No actual novels have been started in the last ten years, unless you count fan fiction, and I don’t, because despite their finished lengths being in the 90,000 word range, they are written and constructed as linked long short stories or novellas that average about 10-12,000 words each. A whole novel seems really intimidating to me now. But I’ve got a few vague ideas that I’ve been kicking around for years that, if the right spark happens, I will be noveling again! In the meantime, I have two fan fiction series that need a final installment, so I’m mostly trying to get my head in the game to finish those. One of them’s been waiting for four years for me to get back to it!

Do you view writing as a spiritual practice?
Only in the sense that it’s what I feel I truly do, and it’s what makes my life matter. I mean, sure, I have a job and all that, and I have a pet, but that’s pretty much it. When I am writing I feel amazing. It’s the best fun ever and I love it and it makes me feel like a genius. It’s a drag that I’m too tired and/or depressed, most of the time, to actually feel like doing it. I have to keep my job and that’s all I have the energy to do.

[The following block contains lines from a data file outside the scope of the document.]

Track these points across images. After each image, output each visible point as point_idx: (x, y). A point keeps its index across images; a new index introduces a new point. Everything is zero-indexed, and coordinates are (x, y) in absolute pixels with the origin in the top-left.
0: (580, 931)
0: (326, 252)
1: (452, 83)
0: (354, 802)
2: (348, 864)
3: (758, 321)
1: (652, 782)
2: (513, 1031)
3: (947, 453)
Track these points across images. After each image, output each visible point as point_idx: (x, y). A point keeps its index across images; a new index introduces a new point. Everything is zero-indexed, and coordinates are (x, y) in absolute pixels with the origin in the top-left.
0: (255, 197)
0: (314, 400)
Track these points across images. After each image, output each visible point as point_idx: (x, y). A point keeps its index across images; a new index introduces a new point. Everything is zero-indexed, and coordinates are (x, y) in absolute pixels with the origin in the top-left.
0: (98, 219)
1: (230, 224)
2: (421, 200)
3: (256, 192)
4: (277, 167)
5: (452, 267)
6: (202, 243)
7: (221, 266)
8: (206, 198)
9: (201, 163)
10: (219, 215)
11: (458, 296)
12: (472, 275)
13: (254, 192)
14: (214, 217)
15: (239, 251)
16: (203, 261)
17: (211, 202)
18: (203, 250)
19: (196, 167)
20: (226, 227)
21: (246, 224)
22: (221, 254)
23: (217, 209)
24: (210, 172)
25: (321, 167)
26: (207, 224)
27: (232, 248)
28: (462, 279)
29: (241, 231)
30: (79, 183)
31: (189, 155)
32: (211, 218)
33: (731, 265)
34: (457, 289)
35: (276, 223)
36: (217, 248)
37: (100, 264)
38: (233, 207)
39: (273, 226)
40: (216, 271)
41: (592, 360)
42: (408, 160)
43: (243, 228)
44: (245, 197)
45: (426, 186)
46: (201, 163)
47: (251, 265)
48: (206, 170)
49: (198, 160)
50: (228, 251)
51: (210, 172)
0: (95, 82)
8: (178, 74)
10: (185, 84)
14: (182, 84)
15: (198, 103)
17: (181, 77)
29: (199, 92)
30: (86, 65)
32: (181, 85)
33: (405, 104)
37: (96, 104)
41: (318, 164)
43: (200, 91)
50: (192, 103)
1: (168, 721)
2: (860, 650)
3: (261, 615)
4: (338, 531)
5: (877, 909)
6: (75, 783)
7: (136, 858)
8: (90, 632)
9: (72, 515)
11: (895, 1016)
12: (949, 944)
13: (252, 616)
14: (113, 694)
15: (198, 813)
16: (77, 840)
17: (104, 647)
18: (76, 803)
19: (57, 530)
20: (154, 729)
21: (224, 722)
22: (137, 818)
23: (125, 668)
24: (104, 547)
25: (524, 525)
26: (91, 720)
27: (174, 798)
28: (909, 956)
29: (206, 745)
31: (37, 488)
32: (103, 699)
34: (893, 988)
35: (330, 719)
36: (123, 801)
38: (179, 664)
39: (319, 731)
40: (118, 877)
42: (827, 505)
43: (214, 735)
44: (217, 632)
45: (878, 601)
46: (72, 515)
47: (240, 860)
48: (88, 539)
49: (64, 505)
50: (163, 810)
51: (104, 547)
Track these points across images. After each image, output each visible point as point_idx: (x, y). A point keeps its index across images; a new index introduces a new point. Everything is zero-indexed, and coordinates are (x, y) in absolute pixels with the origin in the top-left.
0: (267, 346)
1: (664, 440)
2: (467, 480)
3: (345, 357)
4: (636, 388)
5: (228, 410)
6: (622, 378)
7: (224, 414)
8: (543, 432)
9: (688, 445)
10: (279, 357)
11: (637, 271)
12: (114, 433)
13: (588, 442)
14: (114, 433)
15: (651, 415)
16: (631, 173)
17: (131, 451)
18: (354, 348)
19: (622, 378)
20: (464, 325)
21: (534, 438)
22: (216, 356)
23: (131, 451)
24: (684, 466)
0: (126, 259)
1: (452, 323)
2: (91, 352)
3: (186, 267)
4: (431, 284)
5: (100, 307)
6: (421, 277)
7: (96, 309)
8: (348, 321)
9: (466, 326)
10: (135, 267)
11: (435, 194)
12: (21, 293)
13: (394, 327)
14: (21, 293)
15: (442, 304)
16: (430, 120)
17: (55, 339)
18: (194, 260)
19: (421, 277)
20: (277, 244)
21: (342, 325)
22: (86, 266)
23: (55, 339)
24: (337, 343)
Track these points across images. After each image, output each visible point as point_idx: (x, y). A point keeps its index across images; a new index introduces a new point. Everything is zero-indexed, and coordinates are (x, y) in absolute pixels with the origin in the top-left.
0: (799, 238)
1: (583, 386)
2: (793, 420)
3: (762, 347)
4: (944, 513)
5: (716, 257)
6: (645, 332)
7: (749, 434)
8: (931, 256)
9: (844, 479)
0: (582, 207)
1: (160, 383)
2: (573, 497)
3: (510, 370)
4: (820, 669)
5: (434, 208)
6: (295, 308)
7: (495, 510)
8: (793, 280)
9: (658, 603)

What would your life look like if you didn’t write?
It’s bleak. I’ve been there. I haven’t got almost anything else to live for – just being a good person is worthy, but I really want and need more out of life. But I also have to do without those things I need and want (because there are plenty of other things I need and want, but I can’t just have them for the asking – or even the working towards it), and that’s just reality. Yeah, I’m a grim soul.

Why do you write?
I don’t know, but I have to. I have been doing it all my life – when I was a little kid I called it “stories” and I’d just make up narratives for play. Once in a while I’d have a friend and they would share in the narrative and it was great, but most of the time I didn’t have even one friend I could share that with – and that’s when I started writing the narratives down so that I could re-read them myself. It’s a literal compulsion. I have to do it or I lose my mind, quite literally – I have too many ideas and I have to delineate and narrate at least some of them so I can get to sleep at night, and have a reason to get up in the morning. Also, I completely live on praise, and when I have to do without that for too long, I really fall apart.


Jemiah Jefferson is the author of the vampire novels Voice of the Blood, Wounds, Fiend, and A Drop of Scarlet, as well as the dark comedy, Mixtape for the Apocalypse and erotic literary fiction, Before and After Michael, her latest novel. She lives in the Pacific Northwest with a tuxedo cat, blackout curtains, and a collection of books and graphic novels that has grown completely out of control.